EXERCISE
In the copy you make of the entries, no picture should appear, and every word must match.

SOURCE DATA
———

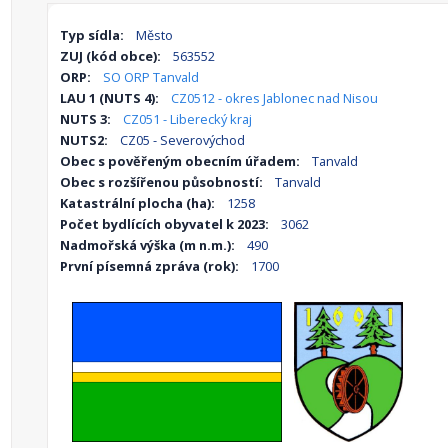
Typ sídla:
Město
ZUJ (kód obce):
563552
ORP:
SO ORP Tanvald
LAU 1 (NUTS 4):
CZ0512 - okres Jablonec nad Nisou
NUTS 3:
CZ051 - Liberecký kraj
NUTS2:
CZ05 - Severovýchod
Obec s pověřeným obecním úřadem:
Tanvald
Obec s rozšířenou působností:
Tanvald
Katastrální plocha (ha):
1258
Počet bydlících obyvatel k 2023:
3062
Nadmořská výška (m n.m.):
490
První písemná zpráva (rok):
1700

———

TASK ANSWER
Typ sídla:
Město
ZUJ (kód obce):
563552
ORP:
SO ORP Tanvald
LAU 1 (NUTS 4):
CZ0512 - okres Jablonec nad Nisou
NUTS 3:
CZ051 - Liberecký kraj
NUTS2:
CZ05 - Severovýchod
Obec s pověřeným obecním úřadem:
Tanvald
Obec s rozšířenou působností:
Tanvald
Katastrální plocha (ha):
1258
Počet bydlících obyvatel k 2023:
3062
Nadmořská výška (m n.m.):
490
První písemná zpráva (rok):
1700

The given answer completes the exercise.